◆ **WRITTEN EXERCISE**
Write out the material below from the line with "order: Poales" through the end, without the pictures.

◆ **RECORDED DATA**
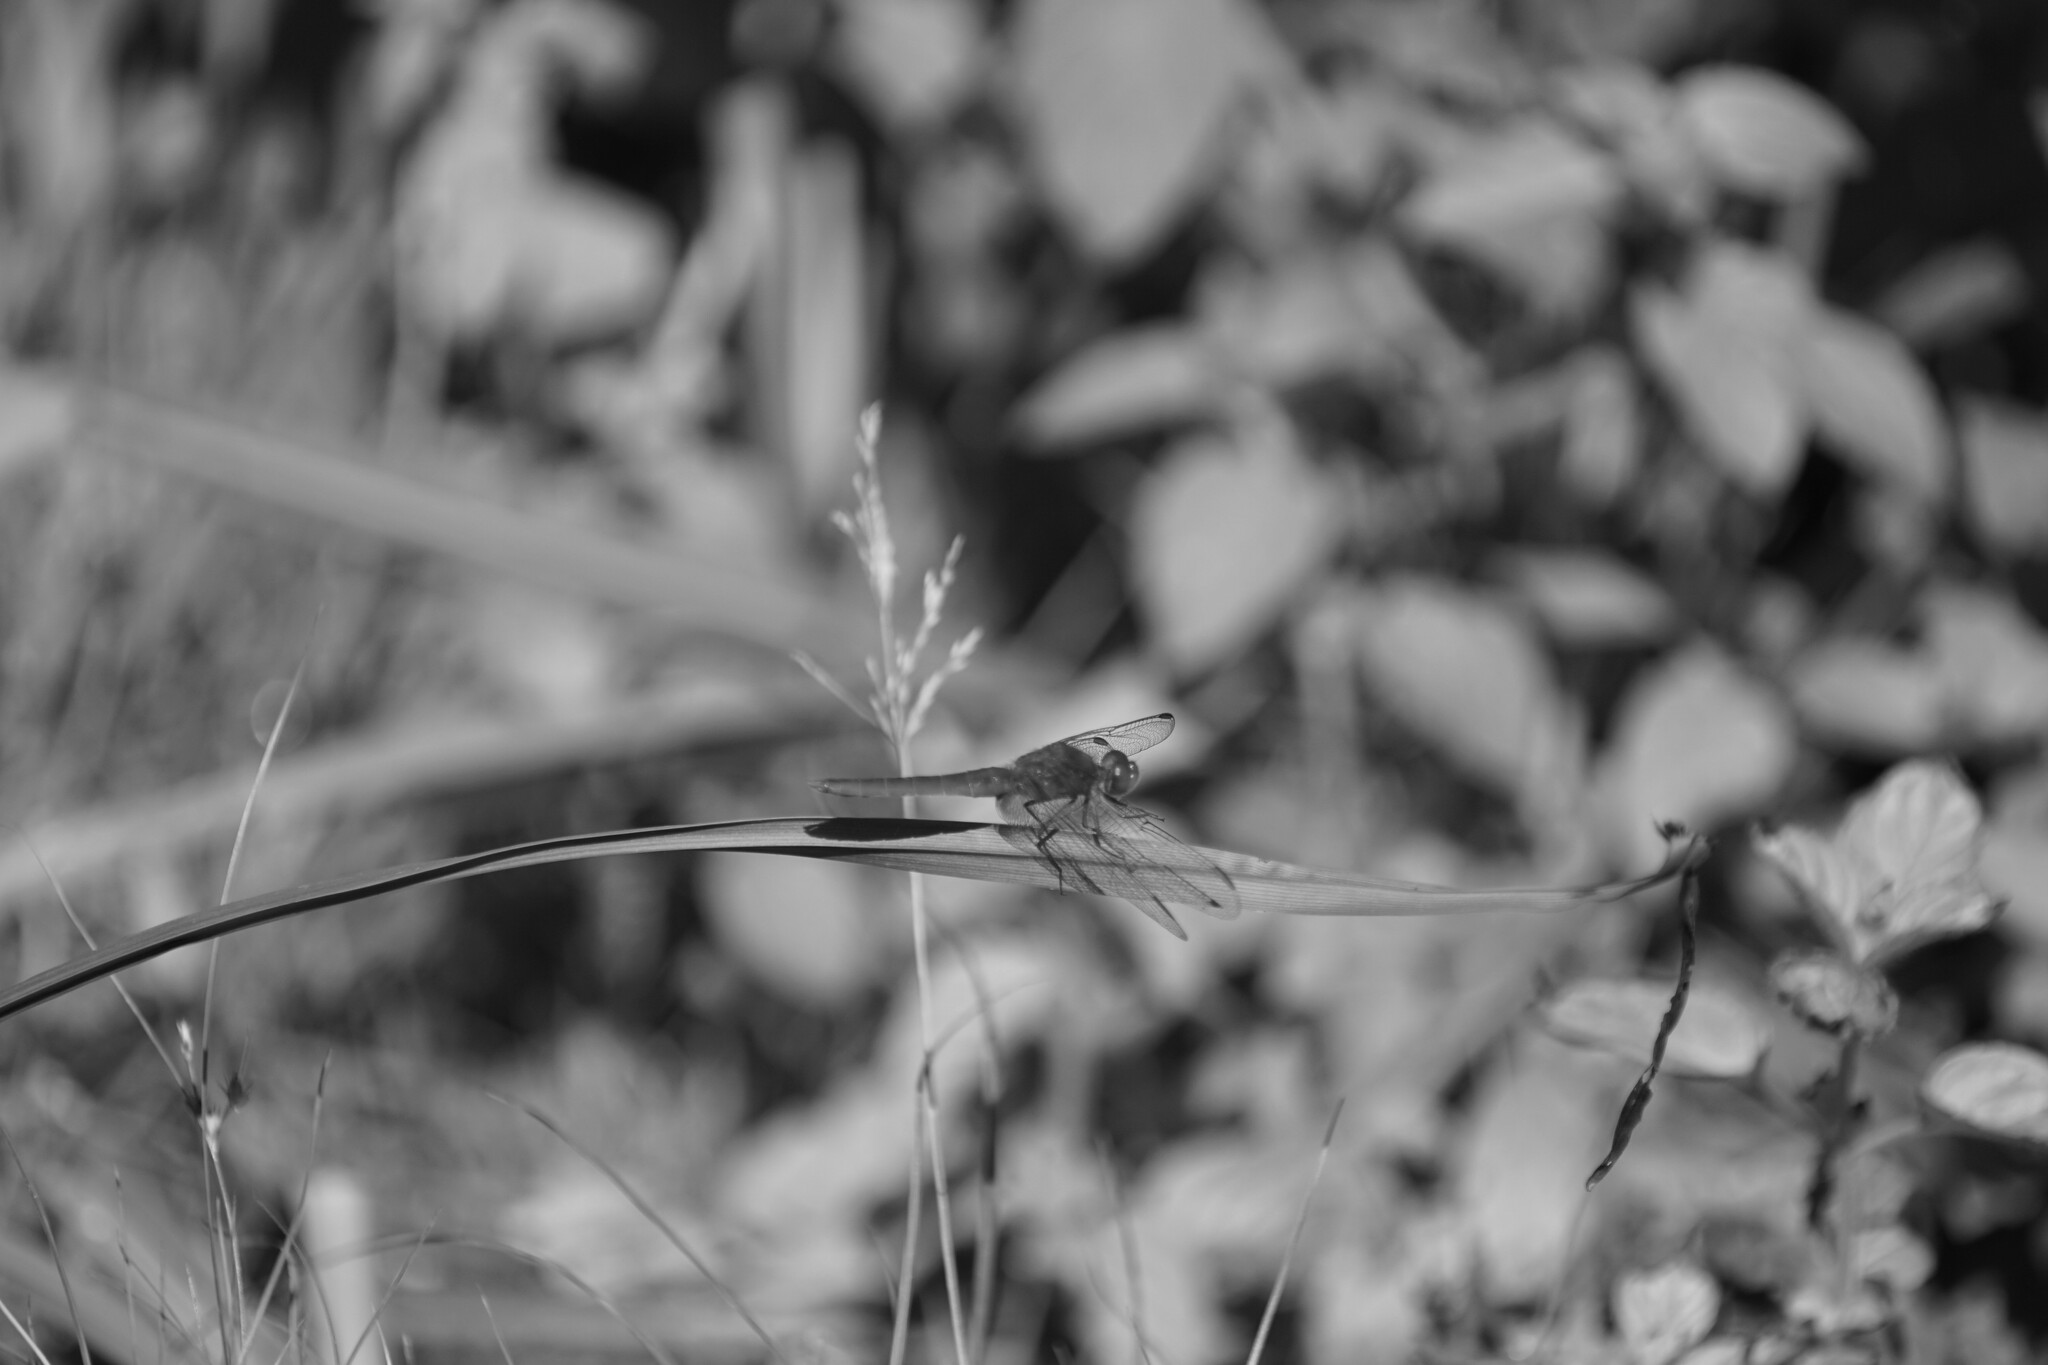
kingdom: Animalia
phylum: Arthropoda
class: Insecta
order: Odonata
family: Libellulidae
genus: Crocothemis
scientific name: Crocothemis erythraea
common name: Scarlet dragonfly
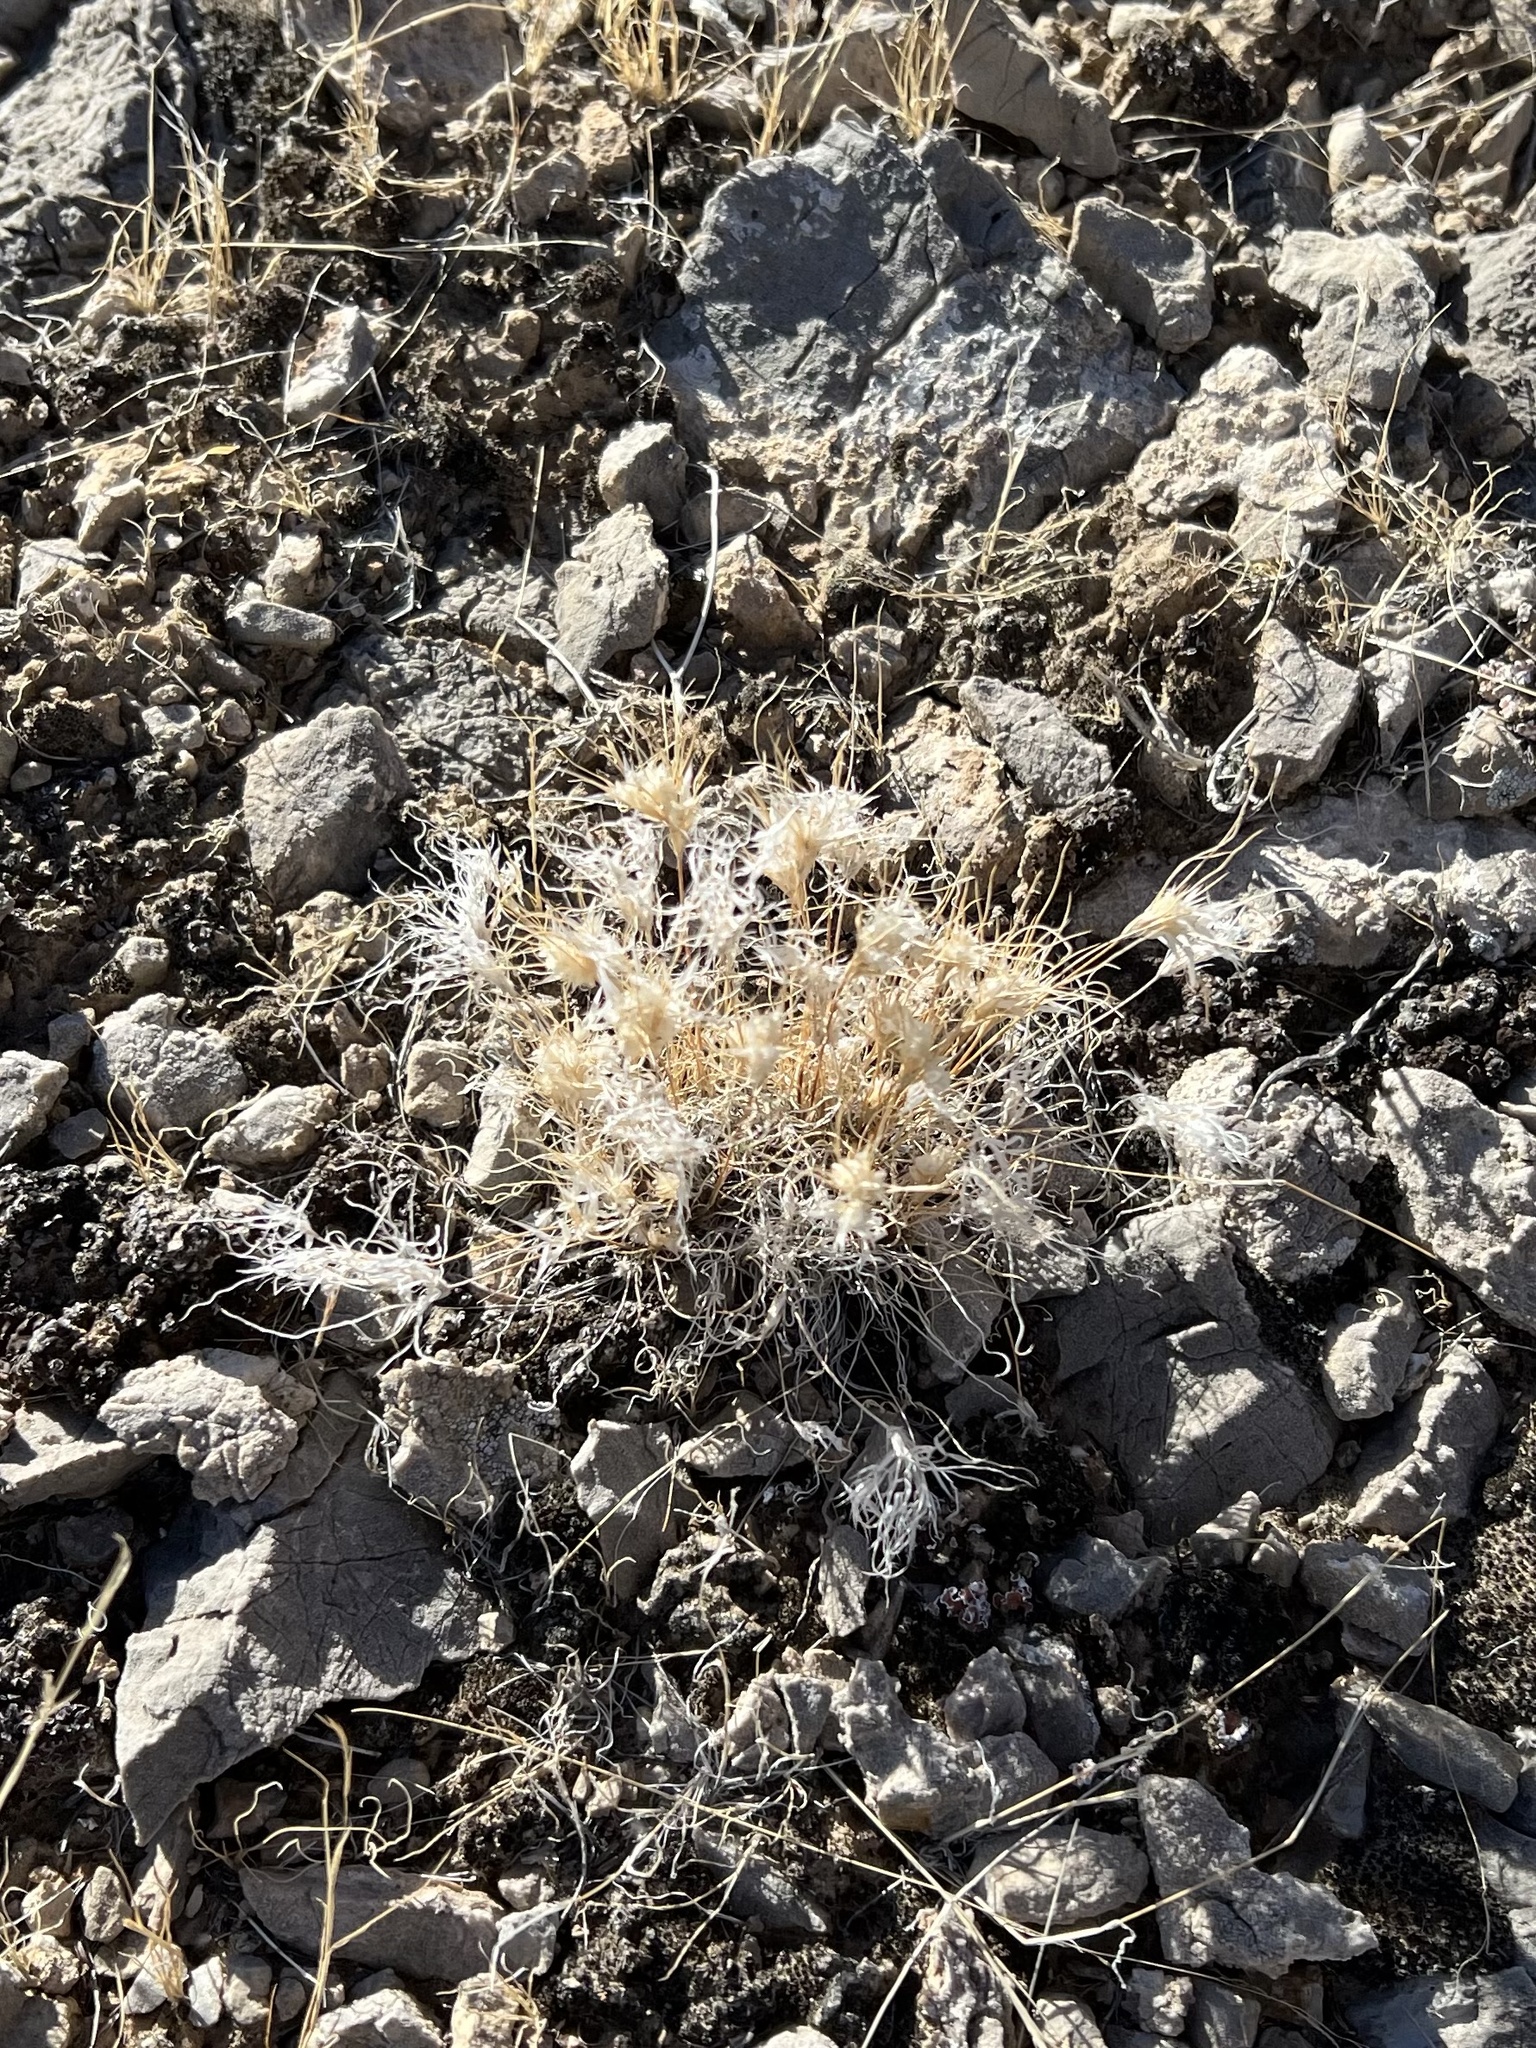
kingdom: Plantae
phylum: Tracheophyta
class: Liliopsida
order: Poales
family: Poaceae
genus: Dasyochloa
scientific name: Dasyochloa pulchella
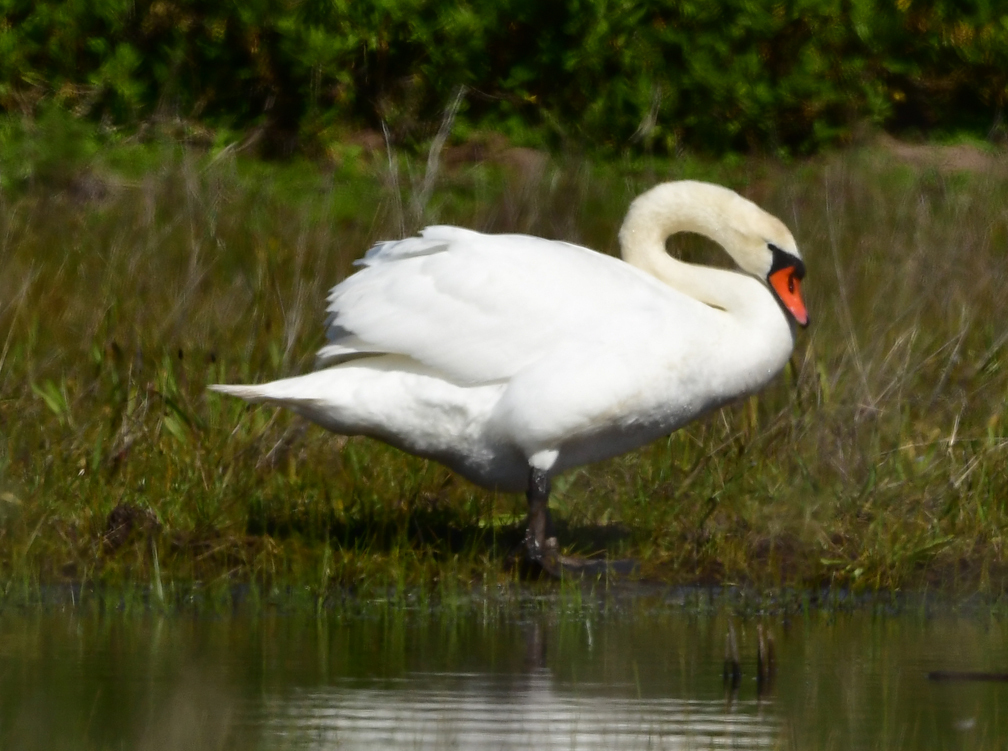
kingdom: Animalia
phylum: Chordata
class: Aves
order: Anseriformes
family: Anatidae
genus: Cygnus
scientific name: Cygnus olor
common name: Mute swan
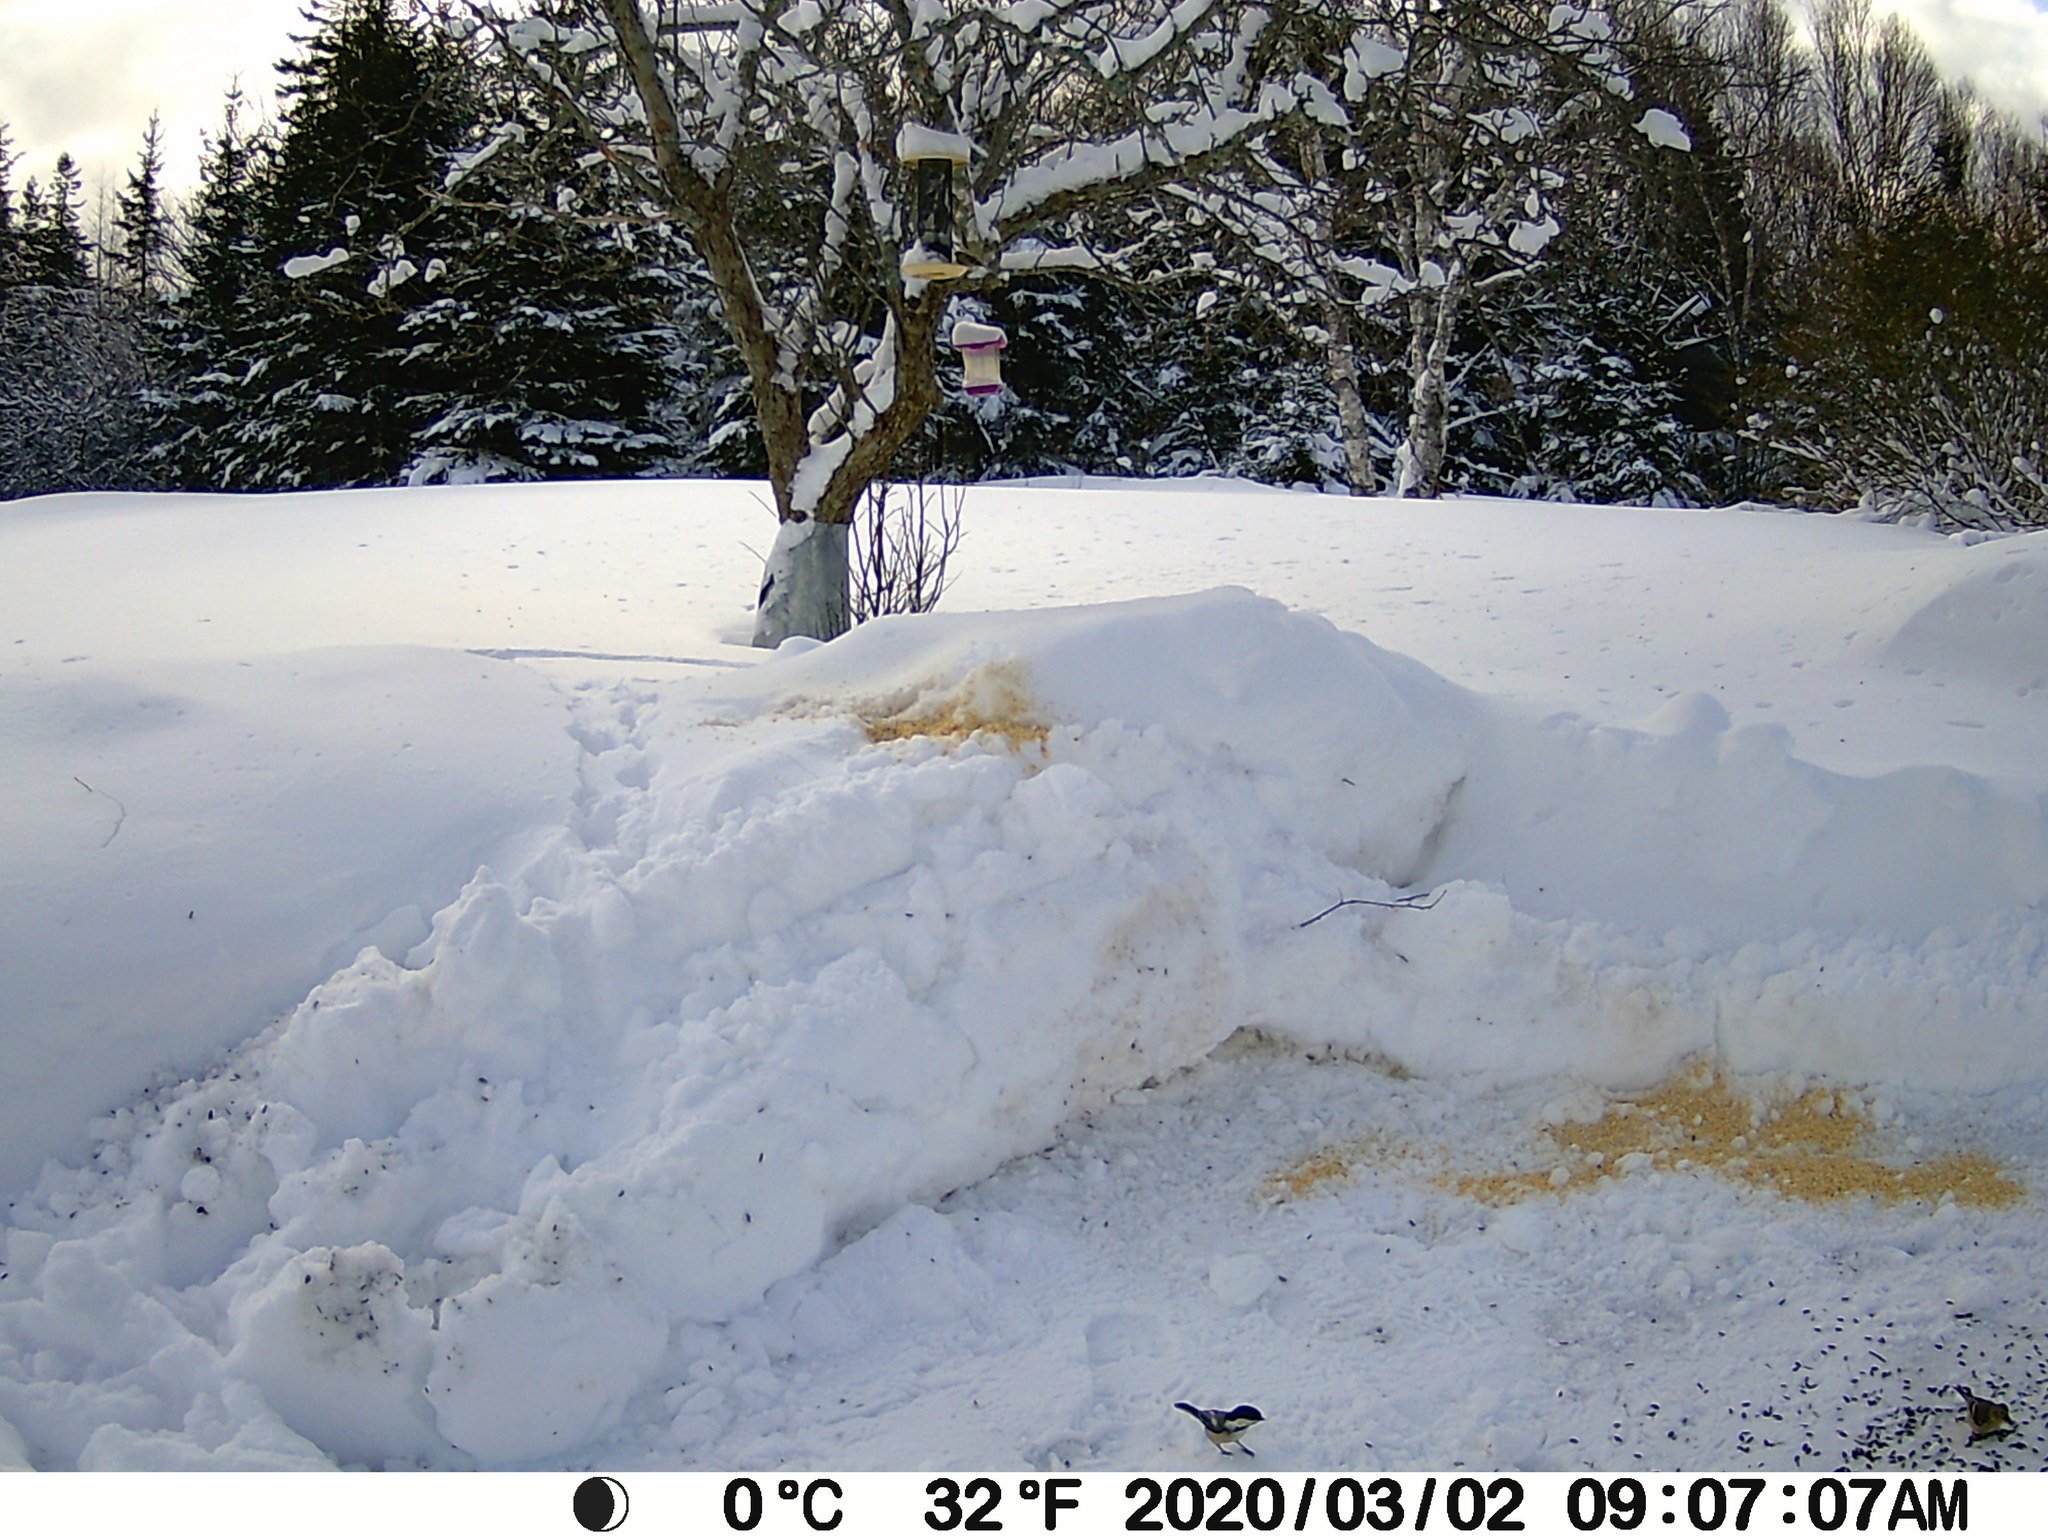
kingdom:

◆ **FULL OUTPUT**
order: Poales
family: Poaceae
genus: Dasyochloa
scientific name: Dasyochloa pulchella
kingdom: Animalia
phylum: Chordata
class: Aves
order: Anseriformes
family: Anatidae
genus: Cygnus
scientific name: Cygnus olor
common name: Mute swan
kingdom:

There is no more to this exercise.